■ **データ**:
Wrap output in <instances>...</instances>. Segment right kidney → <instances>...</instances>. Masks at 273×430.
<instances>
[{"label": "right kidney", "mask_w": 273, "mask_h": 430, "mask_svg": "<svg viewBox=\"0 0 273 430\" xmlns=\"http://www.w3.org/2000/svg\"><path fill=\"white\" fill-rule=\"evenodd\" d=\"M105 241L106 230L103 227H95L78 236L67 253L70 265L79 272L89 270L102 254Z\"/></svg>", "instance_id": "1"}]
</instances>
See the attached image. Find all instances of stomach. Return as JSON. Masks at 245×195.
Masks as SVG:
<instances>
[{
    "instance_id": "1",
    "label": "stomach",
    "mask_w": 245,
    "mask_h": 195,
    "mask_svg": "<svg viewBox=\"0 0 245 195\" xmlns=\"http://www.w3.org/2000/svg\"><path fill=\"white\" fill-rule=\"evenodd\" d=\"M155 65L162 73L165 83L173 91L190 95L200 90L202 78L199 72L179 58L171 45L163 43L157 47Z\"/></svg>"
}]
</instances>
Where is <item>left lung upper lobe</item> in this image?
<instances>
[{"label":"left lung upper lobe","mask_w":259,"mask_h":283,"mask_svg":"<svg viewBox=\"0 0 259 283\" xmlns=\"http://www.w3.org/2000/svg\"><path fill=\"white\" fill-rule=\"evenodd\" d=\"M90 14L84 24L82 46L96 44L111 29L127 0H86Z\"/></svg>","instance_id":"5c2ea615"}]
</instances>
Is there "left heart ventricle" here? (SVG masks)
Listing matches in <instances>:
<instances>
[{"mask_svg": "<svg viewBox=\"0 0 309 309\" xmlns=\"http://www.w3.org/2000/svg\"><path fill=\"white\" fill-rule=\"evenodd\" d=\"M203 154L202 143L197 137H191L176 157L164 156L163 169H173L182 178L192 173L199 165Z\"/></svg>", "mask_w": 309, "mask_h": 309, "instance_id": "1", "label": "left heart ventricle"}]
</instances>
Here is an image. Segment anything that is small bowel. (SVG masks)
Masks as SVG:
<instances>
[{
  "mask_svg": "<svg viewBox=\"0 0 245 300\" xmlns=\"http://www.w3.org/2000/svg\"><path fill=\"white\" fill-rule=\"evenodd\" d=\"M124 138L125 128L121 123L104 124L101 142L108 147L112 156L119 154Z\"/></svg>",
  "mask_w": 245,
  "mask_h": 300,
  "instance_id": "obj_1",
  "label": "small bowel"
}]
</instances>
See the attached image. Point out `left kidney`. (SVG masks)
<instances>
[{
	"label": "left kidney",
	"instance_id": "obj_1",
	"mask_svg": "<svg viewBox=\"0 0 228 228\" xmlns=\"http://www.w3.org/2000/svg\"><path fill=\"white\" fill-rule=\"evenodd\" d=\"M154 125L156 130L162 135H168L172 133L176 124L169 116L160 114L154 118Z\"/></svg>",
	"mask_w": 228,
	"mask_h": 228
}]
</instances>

■ **課題の説明**: 上の行をすべて、「SVG masks」を「SVG outlines」に置き換えて書き直すこと。それ以外は一字も変えない。

■ **出力結果**:
Wrap output in <instances>...</instances>. Segment right kidney → <instances>...</instances>. Masks at 273×430.
<instances>
[{"label": "right kidney", "mask_w": 273, "mask_h": 430, "mask_svg": "<svg viewBox=\"0 0 273 430\" xmlns=\"http://www.w3.org/2000/svg\"><path fill=\"white\" fill-rule=\"evenodd\" d=\"M105 241L106 230L103 227H95L78 236L67 253L70 265L79 272L89 270L102 254Z\"/></svg>", "instance_id": "1"}]
</instances>
See the attached image. Find all instances of stomach. Return as JSON. Masks at 245×195.
Masks as SVG:
<instances>
[{
    "instance_id": "1",
    "label": "stomach",
    "mask_w": 245,
    "mask_h": 195,
    "mask_svg": "<svg viewBox=\"0 0 245 195\" xmlns=\"http://www.w3.org/2000/svg\"><path fill=\"white\" fill-rule=\"evenodd\" d=\"M155 65L162 73L165 83L173 91L190 95L200 90L202 78L199 72L179 58L171 45L163 43L157 47Z\"/></svg>"
}]
</instances>
Where is <item>left lung upper lobe</item> in this image?
<instances>
[{"label":"left lung upper lobe","mask_w":259,"mask_h":283,"mask_svg":"<svg viewBox=\"0 0 259 283\" xmlns=\"http://www.w3.org/2000/svg\"><path fill=\"white\" fill-rule=\"evenodd\" d=\"M90 14L84 24L82 46L96 44L111 29L127 0H86Z\"/></svg>","instance_id":"5c2ea615"}]
</instances>
Is there "left heart ventricle" here? (SVG outlines)
Listing matches in <instances>:
<instances>
[{"mask_svg": "<svg viewBox=\"0 0 309 309\" xmlns=\"http://www.w3.org/2000/svg\"><path fill=\"white\" fill-rule=\"evenodd\" d=\"M203 154L202 143L197 137H191L176 157L164 156L163 169H173L182 178L192 173L199 165Z\"/></svg>", "mask_w": 309, "mask_h": 309, "instance_id": "1", "label": "left heart ventricle"}]
</instances>
Here is an image. Segment anything that is small bowel. (SVG outlines)
Masks as SVG:
<instances>
[{
  "mask_svg": "<svg viewBox=\"0 0 245 300\" xmlns=\"http://www.w3.org/2000/svg\"><path fill=\"white\" fill-rule=\"evenodd\" d=\"M124 138L125 128L121 123L104 124L101 142L108 147L112 156L119 154Z\"/></svg>",
  "mask_w": 245,
  "mask_h": 300,
  "instance_id": "obj_1",
  "label": "small bowel"
}]
</instances>
See the attached image. Point out `left kidney`. (SVG outlines)
<instances>
[{
	"label": "left kidney",
	"instance_id": "obj_1",
	"mask_svg": "<svg viewBox=\"0 0 228 228\" xmlns=\"http://www.w3.org/2000/svg\"><path fill=\"white\" fill-rule=\"evenodd\" d=\"M154 125L156 130L162 135H168L172 133L176 124L169 116L160 114L154 118Z\"/></svg>",
	"mask_w": 228,
	"mask_h": 228
}]
</instances>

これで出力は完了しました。